Devlet Millet Siyaset / Yeniden Düşünmek
Osmanlı devletinin klasik döneminin kalpgâhı olan Topkapı sarayının Bab-ı Hümayun kapısının üstünde, ‘Ya Valiyete Külli Mazlum’ yani ‘bütün mazlumların velisi-koruyucusu’ yazar. Cumhuriyetin kalpgâhı olan büyük millet meclisinde ise ‘hakimiyet kayıtsız şartsız milletindir’ Levhası asılıdır. Bu ifadeler, Devletin olması gereken mana ve misyonunu özetler. Ancak pratikte bu temel ilkeler ne kadar geçerlidir?
Bu kitap, Türkiye’nin umut ve kaygı arasında salınan gelişme sürecinin temel sorunlarını, işte bu soru çerçevesinde ele alıyor. Kürt meselesi kod adlı sorun bağlamında milletleşme sürecini; milletin devletini temellük etmesi bağlamında demokratikleşmeyi; Suriye devrimi bağlamında ise Memalik-i Müttehide hedefini tartışıyor. Osmanlı bakiyesi bir ülkenin yeniden yoluna devam edebilmesi için, herkesin kendini evinde ve güvende hissettiği ‘ortak evi’ olan vatanın; her görüş, mezhep, din ve etnik kökenden vatandaşın kendini gönüllü olarak mensup hissettiği senfonik milletin ve yine herkese ait adil ve kerim bir devletin varlığı gerekiyor. Beka, ancak bu varoluşun bir sorunu olabilir.

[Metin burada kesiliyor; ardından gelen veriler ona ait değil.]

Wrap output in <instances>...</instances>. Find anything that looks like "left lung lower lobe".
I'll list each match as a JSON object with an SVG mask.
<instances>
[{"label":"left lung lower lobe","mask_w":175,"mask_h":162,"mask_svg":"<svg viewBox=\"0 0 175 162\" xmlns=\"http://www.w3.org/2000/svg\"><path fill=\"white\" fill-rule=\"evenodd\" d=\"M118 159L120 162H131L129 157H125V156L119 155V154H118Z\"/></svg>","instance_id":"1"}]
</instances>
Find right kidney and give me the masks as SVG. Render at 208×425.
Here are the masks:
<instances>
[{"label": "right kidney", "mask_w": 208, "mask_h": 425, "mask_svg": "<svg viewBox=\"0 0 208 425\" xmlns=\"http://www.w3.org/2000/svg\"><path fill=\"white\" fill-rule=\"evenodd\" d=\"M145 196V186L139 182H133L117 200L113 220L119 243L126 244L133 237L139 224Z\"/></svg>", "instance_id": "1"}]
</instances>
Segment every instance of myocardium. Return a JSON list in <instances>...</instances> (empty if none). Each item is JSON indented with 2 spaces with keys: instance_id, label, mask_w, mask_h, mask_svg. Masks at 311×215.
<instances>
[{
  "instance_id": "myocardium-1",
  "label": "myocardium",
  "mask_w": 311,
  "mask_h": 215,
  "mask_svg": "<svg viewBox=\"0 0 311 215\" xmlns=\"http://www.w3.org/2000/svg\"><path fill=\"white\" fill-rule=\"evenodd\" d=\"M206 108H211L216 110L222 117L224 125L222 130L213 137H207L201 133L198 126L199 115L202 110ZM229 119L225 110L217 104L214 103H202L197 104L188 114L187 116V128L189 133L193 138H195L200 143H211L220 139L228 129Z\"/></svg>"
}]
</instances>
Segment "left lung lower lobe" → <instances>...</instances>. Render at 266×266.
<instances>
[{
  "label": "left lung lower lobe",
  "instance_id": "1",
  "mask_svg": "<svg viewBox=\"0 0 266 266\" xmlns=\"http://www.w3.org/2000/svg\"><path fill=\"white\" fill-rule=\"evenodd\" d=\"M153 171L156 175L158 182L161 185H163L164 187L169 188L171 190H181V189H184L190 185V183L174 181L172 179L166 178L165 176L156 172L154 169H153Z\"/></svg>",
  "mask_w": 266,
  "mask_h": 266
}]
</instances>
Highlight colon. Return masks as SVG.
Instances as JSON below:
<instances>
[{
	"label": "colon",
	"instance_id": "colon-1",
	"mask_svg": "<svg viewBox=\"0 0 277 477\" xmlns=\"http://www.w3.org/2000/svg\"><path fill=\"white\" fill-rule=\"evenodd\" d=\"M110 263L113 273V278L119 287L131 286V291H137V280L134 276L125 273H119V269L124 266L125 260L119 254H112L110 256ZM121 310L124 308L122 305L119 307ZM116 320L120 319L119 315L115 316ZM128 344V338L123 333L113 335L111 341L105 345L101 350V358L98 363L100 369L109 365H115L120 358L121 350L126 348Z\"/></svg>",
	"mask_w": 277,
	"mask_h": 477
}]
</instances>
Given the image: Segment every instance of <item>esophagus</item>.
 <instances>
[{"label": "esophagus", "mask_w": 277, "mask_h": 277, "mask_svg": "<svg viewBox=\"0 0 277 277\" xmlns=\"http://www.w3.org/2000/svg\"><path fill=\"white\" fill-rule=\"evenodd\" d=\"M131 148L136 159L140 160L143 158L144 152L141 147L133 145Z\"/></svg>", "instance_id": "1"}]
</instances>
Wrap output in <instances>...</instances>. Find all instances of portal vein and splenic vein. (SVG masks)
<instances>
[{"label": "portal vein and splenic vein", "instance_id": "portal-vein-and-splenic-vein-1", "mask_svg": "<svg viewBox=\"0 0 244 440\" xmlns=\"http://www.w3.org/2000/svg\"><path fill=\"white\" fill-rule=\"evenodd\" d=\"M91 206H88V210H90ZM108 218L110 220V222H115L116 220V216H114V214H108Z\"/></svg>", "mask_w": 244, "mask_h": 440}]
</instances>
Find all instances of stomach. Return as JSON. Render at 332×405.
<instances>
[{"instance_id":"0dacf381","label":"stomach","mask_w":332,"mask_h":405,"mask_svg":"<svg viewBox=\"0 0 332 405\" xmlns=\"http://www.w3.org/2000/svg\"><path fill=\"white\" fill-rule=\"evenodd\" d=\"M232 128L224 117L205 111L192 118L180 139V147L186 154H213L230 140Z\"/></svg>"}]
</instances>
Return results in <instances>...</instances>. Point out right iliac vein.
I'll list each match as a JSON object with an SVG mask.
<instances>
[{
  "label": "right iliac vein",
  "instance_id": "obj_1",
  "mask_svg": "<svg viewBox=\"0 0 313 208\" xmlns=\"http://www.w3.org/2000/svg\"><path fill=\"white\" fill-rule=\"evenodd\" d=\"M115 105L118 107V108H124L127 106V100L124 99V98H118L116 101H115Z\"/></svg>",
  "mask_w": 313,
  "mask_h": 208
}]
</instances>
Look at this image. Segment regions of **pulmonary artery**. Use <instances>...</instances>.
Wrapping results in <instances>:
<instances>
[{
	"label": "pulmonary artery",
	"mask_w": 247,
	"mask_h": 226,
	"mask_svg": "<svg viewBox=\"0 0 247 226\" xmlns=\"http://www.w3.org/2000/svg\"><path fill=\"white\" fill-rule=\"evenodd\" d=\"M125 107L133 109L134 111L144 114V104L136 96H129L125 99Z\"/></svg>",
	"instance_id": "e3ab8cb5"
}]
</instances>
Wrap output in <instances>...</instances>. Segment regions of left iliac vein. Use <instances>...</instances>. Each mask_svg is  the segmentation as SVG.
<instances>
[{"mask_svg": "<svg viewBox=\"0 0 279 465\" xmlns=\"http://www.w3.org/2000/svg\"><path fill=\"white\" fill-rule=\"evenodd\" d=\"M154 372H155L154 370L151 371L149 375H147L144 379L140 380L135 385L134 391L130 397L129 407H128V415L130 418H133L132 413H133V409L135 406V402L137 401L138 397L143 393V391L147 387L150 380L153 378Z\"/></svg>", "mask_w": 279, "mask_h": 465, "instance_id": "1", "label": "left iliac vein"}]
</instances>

Türkiye’yi sınırlayan ideolojik ve politik bariyerleri aşmak, özgürce ve onurluca yaşanacak baki bir ülkeye kavuşmak hayal değil. Yeter ki, çözümler putlarda, tabularda ve fetişlerde değil, daha fazla özgürlük ve daha evrensel değerlerde aransın.